START Text segment

Chapter 7

High Speed Video Application

Abstract

This application is designed to show how several high data rate applications can be handled using VHDL on FPGAs. The system consists of a high speed camera, processor core, disk drive interface, RAM interface and serial link to an external PC. The overall system has been chosen to illustrate how to move large amounts of data around quickly and efficiently. The outline of such a test application is shown in the figure below. As can be seen, there are several key aspects involved, but mainly it is about moving large amounts of data around a system quickly, efficiently, and reliably.

Keywords

High speed video

System design

FPGA application

7.1 Introduction

This application is designed to show how several high data rate applications can be handled using VHDL on FPGAs. The system consists of a high-speed camera, processor core, disk drive interface, RAM interface, and serial link to an external PC. The overall system has been chosen to illustrate how to move large amounts of data around quickly and efficiently. The outline of such a test application is shown in the following figure. As can be seen, there are several key aspects involved, but mainly it is about moving large amounts of data around a system quickly, efficiently, and reliably.

The basic system is shown in outline form in Figure 7.1:

f07-01-9780080971292
Figure 7.1 Video monitor system overview.

The key performance aspect of this system is in the three interfaces:

 Camera to FPGA

 FPGA to PC/Hard Disc Drive (HDD)

 FPGA to RAM

If we consider the basic camera performance criteria, we have four issues to consider:

 Resolution

 Frame rate

 Color specification

 Clip size

In this example, the resolution is defined as being 640 × 480 pixels, the color mode is 24-bit color (3 × 8 bit planes), the maximum frame rate is 100 per second and finally the basic clip size is anything up to 10 s.

What is not shown in the overview figure is the requirement for some basic control options (such as play, record, store) to allow the stored clips to be replayed using a standard VGA output (available on most FPGA development kits) or stored for long-term storage on a hard disc drive (or similar high capacity storage device). This could be handled separately using a PC interface, but that detail is beyond the scope of this basic system description.

7.2 The Camera Link Interface

7.2.1 Hardware Interface

There are a number of approaches for linking cameras for the high-speed transfer of data, with the two most common being USB (to PCs) and a standard Camera Link using LVDS serial data transmission. The LVDS (Low Voltage Differential Swing) system is a differential serial link that uses voltages of about 350 mV to transmit high-speed data with low noise and low power. Many FPGA development kits have a standard LVDS bus available and this means that the signals can be connected directly between the camera and the FPGA board to transfer data from the camera to the FPGA and hence to the storage (either RAM or HDD).

7.2.2 Data Rates

The actual data rate required is theoretically the resolution multiplied by the frame rate multiplied by the number of bits required for each pixel, which in this example would mean the following calculation:

Data rate=Resolution*frame rate*bits/pixel

si1_e  (7.1)

which for the specification would mean a total data rate of:

Data rate=640*480*100*24

si2_e  (7.2)

Data rate=737,280,000bps

si3_e  (7.3)

This equates to a data rate of over 90 MB/s (megabytes per second) and as such is extremely fast for a practical application. Even if the FPGA could run at 100 MHz, the margin on such a system is pretty small.

END Text segment
START Record set

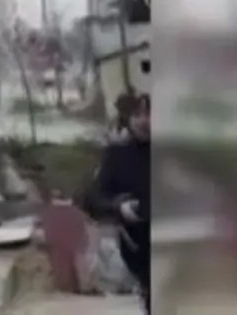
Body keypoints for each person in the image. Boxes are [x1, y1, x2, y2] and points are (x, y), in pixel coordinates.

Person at [83, 92, 151, 314]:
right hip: (141, 244)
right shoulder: (116, 154)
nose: (144, 121)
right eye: (138, 114)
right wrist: (118, 206)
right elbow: (94, 198)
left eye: (149, 114)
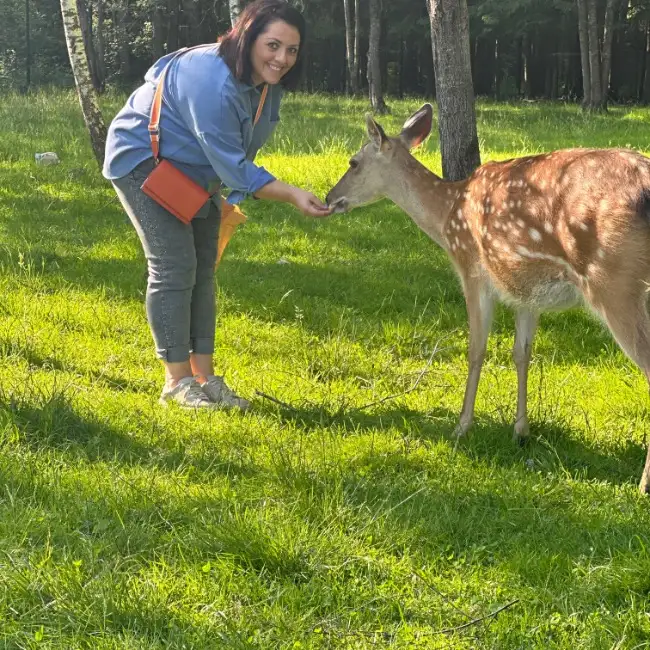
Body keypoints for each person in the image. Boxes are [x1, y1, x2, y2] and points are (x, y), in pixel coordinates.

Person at [103, 0, 331, 410]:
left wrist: (225, 180)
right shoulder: (213, 80)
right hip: (143, 159)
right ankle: (176, 384)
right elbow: (235, 166)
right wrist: (294, 193)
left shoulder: (265, 84)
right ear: (248, 38)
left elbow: (233, 152)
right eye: (273, 45)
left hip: (196, 170)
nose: (282, 59)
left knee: (203, 267)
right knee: (174, 266)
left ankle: (204, 378)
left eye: (292, 50)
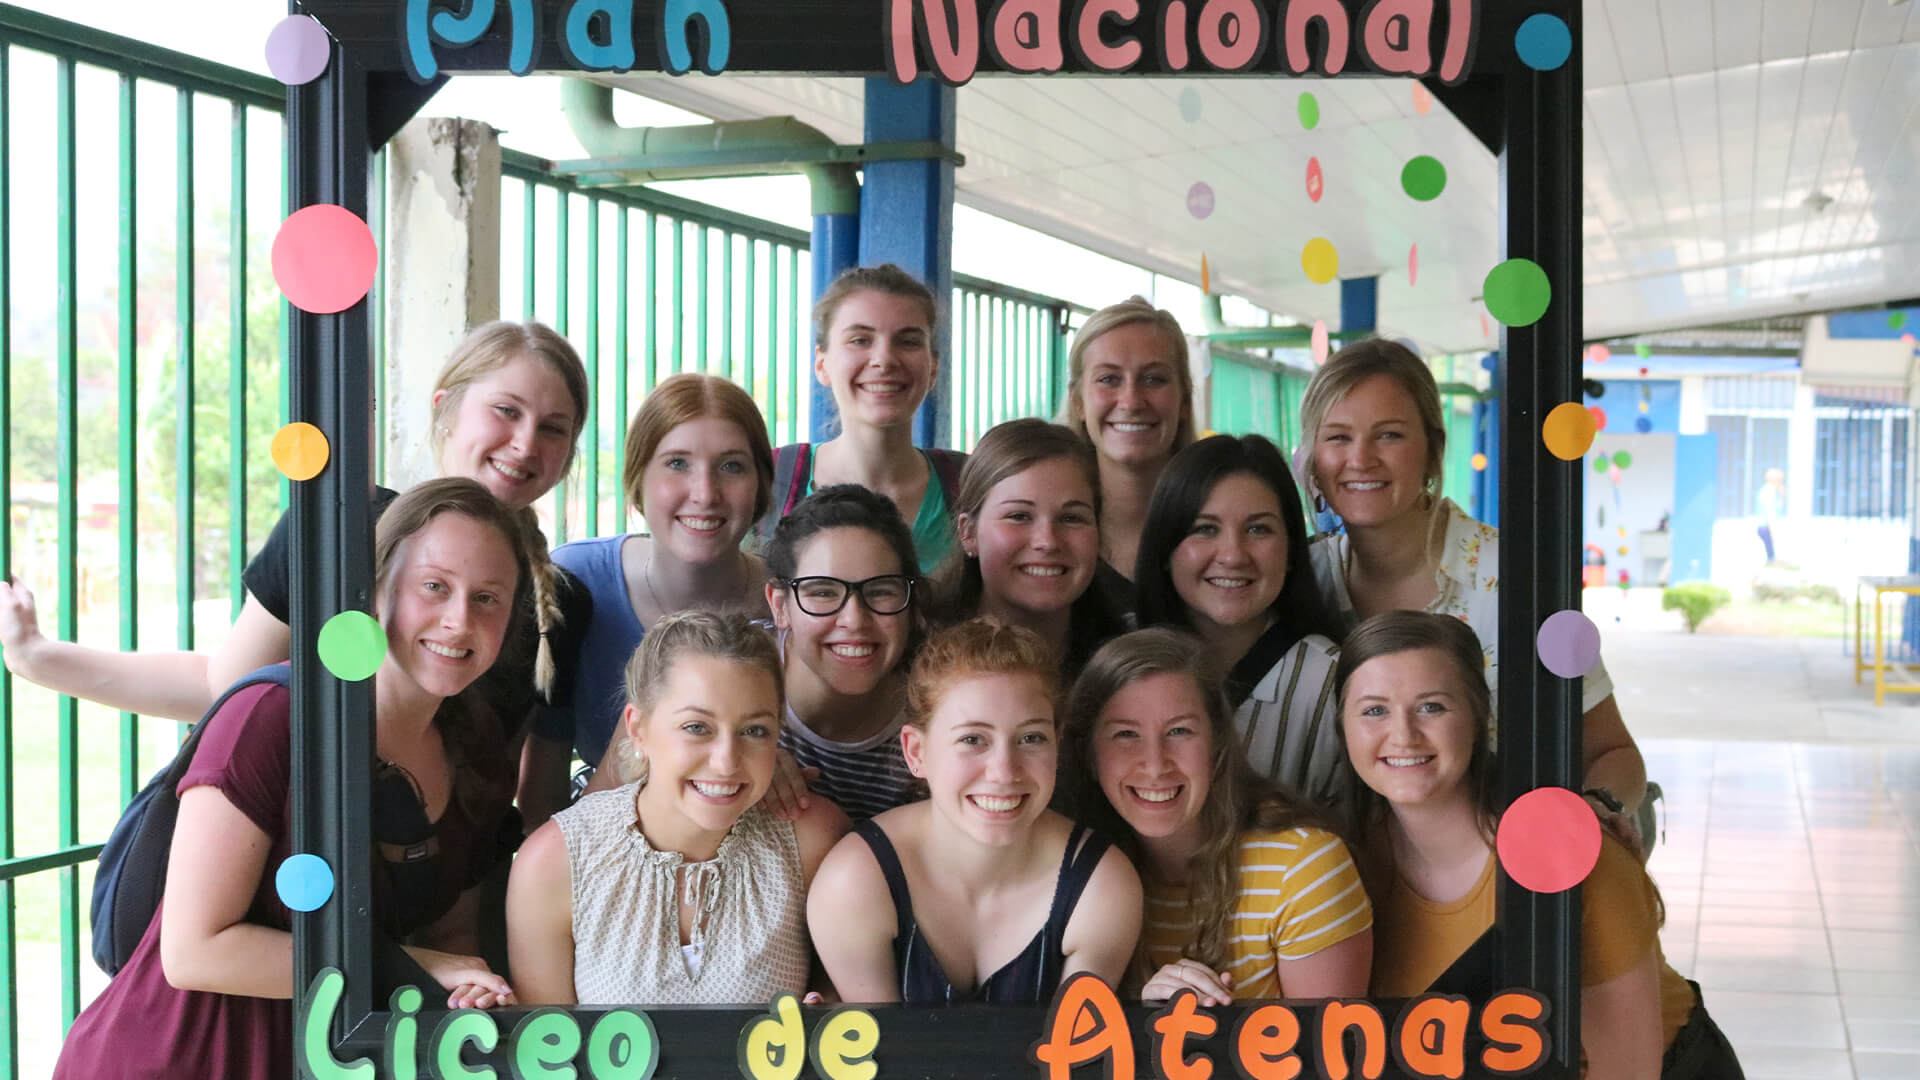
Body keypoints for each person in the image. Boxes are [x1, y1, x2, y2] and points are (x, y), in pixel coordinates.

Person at [53, 479, 537, 1080]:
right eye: (434, 586)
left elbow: (445, 947)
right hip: (176, 1060)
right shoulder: (272, 716)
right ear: (375, 587)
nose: (459, 620)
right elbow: (196, 951)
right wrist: (408, 966)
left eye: (488, 598)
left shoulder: (477, 750)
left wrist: (466, 989)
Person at [0, 320, 589, 745]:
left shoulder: (560, 601)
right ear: (446, 409)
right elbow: (228, 688)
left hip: (450, 896)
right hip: (306, 867)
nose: (525, 442)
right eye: (506, 411)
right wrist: (41, 659)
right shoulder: (340, 529)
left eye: (553, 428)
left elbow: (518, 789)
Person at [1335, 611, 1743, 1080]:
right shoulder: (1343, 862)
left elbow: (1627, 1071)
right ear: (1342, 727)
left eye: (1432, 707)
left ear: (1477, 717)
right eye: (1373, 710)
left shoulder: (1569, 858)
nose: (1403, 735)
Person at [1298, 338, 1647, 817]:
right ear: (1310, 458)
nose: (1360, 458)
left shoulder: (1521, 580)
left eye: (1389, 435)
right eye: (1337, 436)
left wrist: (1590, 822)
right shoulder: (1299, 582)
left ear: (1433, 450)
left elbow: (1615, 755)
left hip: (1503, 873)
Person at [507, 611, 847, 1005]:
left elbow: (851, 996)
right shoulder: (556, 861)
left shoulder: (811, 840)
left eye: (754, 730)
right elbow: (548, 1049)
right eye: (697, 727)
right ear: (638, 728)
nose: (726, 761)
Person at [807, 618, 1141, 1004]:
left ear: (1057, 743)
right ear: (917, 752)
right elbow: (881, 1055)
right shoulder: (855, 882)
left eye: (1031, 738)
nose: (1003, 771)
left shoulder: (1101, 884)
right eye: (972, 739)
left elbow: (1073, 1055)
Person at [1063, 627, 1371, 1004]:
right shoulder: (1070, 872)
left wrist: (1205, 1025)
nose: (1156, 765)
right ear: (1090, 755)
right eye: (1126, 734)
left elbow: (1330, 1055)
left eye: (1179, 731)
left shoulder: (1304, 866)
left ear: (1218, 745)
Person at [521, 374, 774, 827]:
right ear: (638, 478)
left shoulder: (794, 604)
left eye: (732, 466)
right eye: (677, 463)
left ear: (761, 485)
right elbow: (541, 798)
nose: (704, 492)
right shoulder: (576, 584)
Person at [1134, 434, 1348, 802]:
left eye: (1258, 529)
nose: (1233, 555)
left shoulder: (1331, 682)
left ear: (1292, 548)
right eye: (1205, 529)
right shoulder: (1119, 654)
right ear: (1165, 547)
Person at [752, 264, 965, 573]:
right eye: (860, 340)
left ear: (932, 366)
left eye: (908, 341)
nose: (884, 359)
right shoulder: (770, 482)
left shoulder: (969, 488)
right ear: (822, 363)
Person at [762, 485, 925, 822]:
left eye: (880, 592)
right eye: (823, 591)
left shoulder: (940, 699)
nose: (854, 620)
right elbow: (629, 767)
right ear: (780, 606)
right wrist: (732, 762)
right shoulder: (728, 668)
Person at [933, 419, 1124, 678]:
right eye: (1019, 516)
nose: (1047, 541)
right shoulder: (916, 655)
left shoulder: (1125, 670)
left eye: (1071, 518)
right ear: (968, 532)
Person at [1060, 297, 1198, 621]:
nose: (1132, 401)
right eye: (1109, 379)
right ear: (1078, 401)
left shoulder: (1223, 529)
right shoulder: (1043, 531)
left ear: (1185, 401)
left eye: (1154, 379)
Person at [1755, 467, 1784, 563]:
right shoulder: (1769, 491)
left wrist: (1781, 495)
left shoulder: (1767, 490)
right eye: (1780, 480)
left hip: (1765, 527)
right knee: (1771, 559)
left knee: (1771, 558)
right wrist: (1773, 531)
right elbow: (1770, 513)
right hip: (1766, 527)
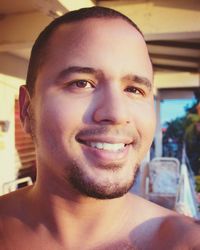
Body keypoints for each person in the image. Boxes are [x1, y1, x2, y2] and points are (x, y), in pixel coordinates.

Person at [0, 6, 199, 250]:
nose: (116, 114)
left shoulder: (186, 243)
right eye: (82, 83)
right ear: (27, 110)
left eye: (134, 90)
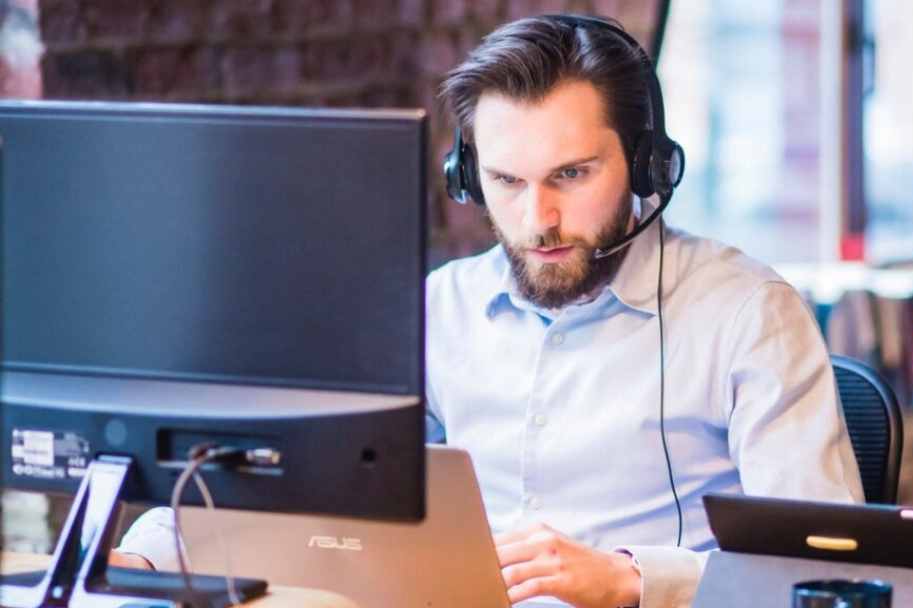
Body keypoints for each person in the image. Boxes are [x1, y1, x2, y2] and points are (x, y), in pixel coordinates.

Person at [115, 14, 863, 608]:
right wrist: (155, 544)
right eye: (506, 180)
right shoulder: (441, 310)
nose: (537, 218)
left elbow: (823, 571)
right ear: (468, 177)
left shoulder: (749, 315)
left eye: (571, 175)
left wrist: (634, 581)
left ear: (646, 164)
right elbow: (308, 483)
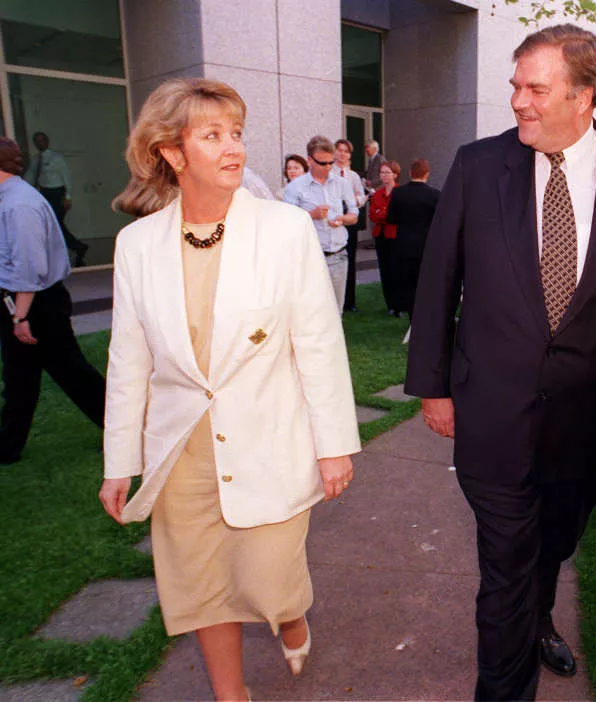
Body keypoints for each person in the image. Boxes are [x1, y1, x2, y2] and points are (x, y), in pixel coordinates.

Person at [406, 24, 596, 701]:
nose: (517, 101)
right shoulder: (479, 165)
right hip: (491, 412)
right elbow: (440, 281)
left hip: (587, 420)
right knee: (507, 567)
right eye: (515, 85)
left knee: (552, 544)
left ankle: (540, 615)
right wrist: (432, 385)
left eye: (535, 88)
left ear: (585, 96)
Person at [100, 78, 361, 702]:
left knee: (272, 582)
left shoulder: (285, 229)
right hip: (182, 449)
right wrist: (119, 463)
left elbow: (318, 344)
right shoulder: (137, 245)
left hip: (267, 436)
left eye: (237, 133)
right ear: (172, 152)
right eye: (212, 135)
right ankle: (230, 694)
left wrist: (334, 445)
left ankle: (290, 616)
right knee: (200, 583)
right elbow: (128, 361)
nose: (233, 148)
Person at [0, 138, 105, 465]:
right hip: (25, 301)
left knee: (73, 373)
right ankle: (8, 446)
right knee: (20, 377)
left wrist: (20, 318)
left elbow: (31, 268)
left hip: (34, 304)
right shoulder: (12, 199)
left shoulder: (19, 205)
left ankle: (127, 431)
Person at [284, 136, 358, 314]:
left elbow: (354, 215)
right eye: (322, 163)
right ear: (310, 160)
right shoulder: (296, 187)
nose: (328, 168)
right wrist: (312, 215)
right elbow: (287, 221)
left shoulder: (341, 183)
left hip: (339, 255)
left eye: (330, 163)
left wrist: (341, 219)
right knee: (313, 312)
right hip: (312, 257)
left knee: (336, 311)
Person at [386, 158, 440, 320]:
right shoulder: (435, 195)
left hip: (404, 244)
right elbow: (439, 221)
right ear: (427, 174)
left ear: (410, 173)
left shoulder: (398, 193)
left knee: (408, 283)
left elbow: (391, 219)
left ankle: (412, 318)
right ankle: (426, 317)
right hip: (426, 245)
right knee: (426, 283)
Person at [24, 132, 89, 266]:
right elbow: (30, 177)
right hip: (44, 193)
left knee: (56, 224)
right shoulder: (36, 159)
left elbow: (66, 177)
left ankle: (78, 247)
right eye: (36, 141)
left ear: (47, 141)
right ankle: (76, 247)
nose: (39, 143)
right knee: (51, 224)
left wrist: (68, 196)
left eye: (41, 140)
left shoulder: (56, 158)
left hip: (58, 193)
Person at [334, 139, 366, 313]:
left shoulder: (353, 176)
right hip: (333, 220)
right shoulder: (328, 174)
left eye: (346, 151)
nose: (342, 154)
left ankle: (349, 302)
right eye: (339, 150)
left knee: (350, 259)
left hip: (349, 218)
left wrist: (353, 200)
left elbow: (362, 198)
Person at [369, 160, 400, 316]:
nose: (384, 175)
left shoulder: (400, 193)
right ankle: (390, 305)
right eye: (382, 172)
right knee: (385, 270)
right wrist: (384, 214)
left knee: (396, 270)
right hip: (380, 236)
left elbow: (396, 216)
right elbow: (372, 215)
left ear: (395, 174)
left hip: (394, 235)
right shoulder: (377, 194)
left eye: (388, 172)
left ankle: (399, 305)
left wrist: (382, 214)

END Record set

Problem statement ::
Extend the chapter on the high-speed video application past its final sentence, which ends "the margin on such a system is pretty small."

Exercise answer ::
7.2.3 The Bayer Pattern

Luckily, in practice, most camera systems do not use 24 bits in this raw fashion. Kodak has developed the Bayer pattern which is a technique whereby instead of requiring each pixel to have its own individual three color planes (requiring 24 bits in total), an array of color filters is placed over the camera sensor and this limits the requirement for data bits per pixel to a single 8-bit byte (with a known color filter in place). The Bayer pattern is repeated over the image in a fixed configuration to standardize this process. The Bayer pattern is shown in Figure 7.2.

f07-02-9780080971292
Figure 7.2 Basic Bayer pattern, and extended over a larger image area.

Clearly, using this approach, the required data rate can be divided by three and reduces to a more manageable 30 MB/s. Clearly, the disadvantage of this approach is that the resolution is reduced; however, most images can be reconstructed fairly readily using a method of interpolation which checks firstly which color the current pixel is (red, green, or blue, denoted by R, G or B respectively) and then takes an average of the neighboring pixels of the missing colors. For example, if the current pixel color is green, then the blue and red color of the current pixel is obtained by averaging the neighboring blue (2) and red (2) pixels, respectively.

7.2.4 Memory Requirements

Taking the use of Bayer patterns to reduce the sheer amount of data required into account, this means that the RAM requirements are still high; in this case for a 640 × 480 image size, this will require a memory size of:

Memory size=resolution*bits/pixel

si4_e  (7.4)

Memory size=resolution*8bits

si5_e  (7.5)

Memory size=640*480*8bits

si6_e  (7.6)

Memory size=307,200*8bits (per frame)

si7_e  (7.7)

Clearly, a large memory is going to be required for any significant memory storage and it is unlikely to be possible to store this on the FPGA itself. A more practical solution will be to use some RAM connected to the FPGA (or perhaps available on the development board itself). Options for the memory could include SDRAM or Flash memory. Both of these options will be discussed in detail later in the book; however, it is useful to consider the advantages and disadvantages of each approach in general. If we consider SDRAM (Synchronous Dynamic Random Access Memory), the key aspects of this type of memory to consider are:

 This type of DRAM (Dynamic RAM) relies on transistor capacitance on gates to store data.

 DRAM is much more compact than SRAM (Static RAM).

 DRAM cannot be synthesized; you need a separate DRAM chip.

 SDRAM requires a synchronization clock that is consistent with the rest of the hardware system (it is designed to operate with microprocessors).

 DRAM data must be refreshed as it is stored charge and decays after a certain time.

 DRAM is slower than SRAM.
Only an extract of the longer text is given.